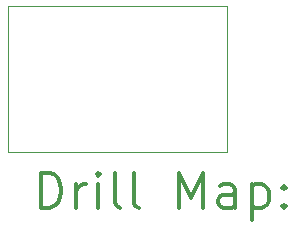
<source format=gbr>
%FSLAX45Y45*%
G04 Gerber Fmt 4.5, Leading zero omitted, Abs format (unit mm)*
G04 Created by KiCad (PCBNEW (5.1.0)-1) date 2019-09-19 19:12:10*
%MOMM*%
%LPD*%
G04 APERTURE LIST*
%ADD10C,0.100000*%
%ADD11C,0.200000*%
%ADD12C,0.300000*%
G04 APERTURE END LIST*
D10*
X13593064Y-10083800D02*
X13593064Y-8845296D01*
X11732260Y-10083800D02*
X13593064Y-10083800D01*
X11732260Y-8845296D02*
X11732260Y-10083800D01*
X13593064Y-8845296D02*
X11732260Y-8845296D01*
D11*
D12*
X12013688Y-10554514D02*
X12013688Y-10254514D01*
X12085117Y-10254514D01*
X12127974Y-10268800D01*
X12156546Y-10297372D01*
X12170831Y-10325943D01*
X12185117Y-10383086D01*
X12185117Y-10425943D01*
X12170831Y-10483086D01*
X12156546Y-10511657D01*
X12127974Y-10540229D01*
X12085117Y-10554514D01*
X12013688Y-10554514D01*
X12313688Y-10554514D02*
X12313688Y-10354514D01*
X12313688Y-10411657D02*
X12327974Y-10383086D01*
X12342260Y-10368800D01*
X12370831Y-10354514D01*
X12399403Y-10354514D01*
X12499403Y-10554514D02*
X12499403Y-10354514D01*
X12499403Y-10254514D02*
X12485117Y-10268800D01*
X12499403Y-10283086D01*
X12513688Y-10268800D01*
X12499403Y-10254514D01*
X12499403Y-10283086D01*
X12685117Y-10554514D02*
X12656546Y-10540229D01*
X12642260Y-10511657D01*
X12642260Y-10254514D01*
X12842260Y-10554514D02*
X12813688Y-10540229D01*
X12799403Y-10511657D01*
X12799403Y-10254514D01*
X13185117Y-10554514D02*
X13185117Y-10254514D01*
X13285117Y-10468800D01*
X13385117Y-10254514D01*
X13385117Y-10554514D01*
X13656546Y-10554514D02*
X13656546Y-10397372D01*
X13642260Y-10368800D01*
X13613688Y-10354514D01*
X13556546Y-10354514D01*
X13527974Y-10368800D01*
X13656546Y-10540229D02*
X13627974Y-10554514D01*
X13556546Y-10554514D01*
X13527974Y-10540229D01*
X13513688Y-10511657D01*
X13513688Y-10483086D01*
X13527974Y-10454514D01*
X13556546Y-10440229D01*
X13627974Y-10440229D01*
X13656546Y-10425943D01*
X13799403Y-10354514D02*
X13799403Y-10654514D01*
X13799403Y-10368800D02*
X13827974Y-10354514D01*
X13885117Y-10354514D01*
X13913688Y-10368800D01*
X13927974Y-10383086D01*
X13942260Y-10411657D01*
X13942260Y-10497372D01*
X13927974Y-10525943D01*
X13913688Y-10540229D01*
X13885117Y-10554514D01*
X13827974Y-10554514D01*
X13799403Y-10540229D01*
X14070831Y-10525943D02*
X14085117Y-10540229D01*
X14070831Y-10554514D01*
X14056546Y-10540229D01*
X14070831Y-10525943D01*
X14070831Y-10554514D01*
X14070831Y-10368800D02*
X14085117Y-10383086D01*
X14070831Y-10397372D01*
X14056546Y-10383086D01*
X14070831Y-10368800D01*
X14070831Y-10397372D01*
M02*

</source>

- [Exercise]
Which lines above contain "format"? Show each of them.

- [Result for this exercise]
<source format=gbr>
G04 Gerber Fmt 4.5, Leading zero omitted, Abs format (unit mm)*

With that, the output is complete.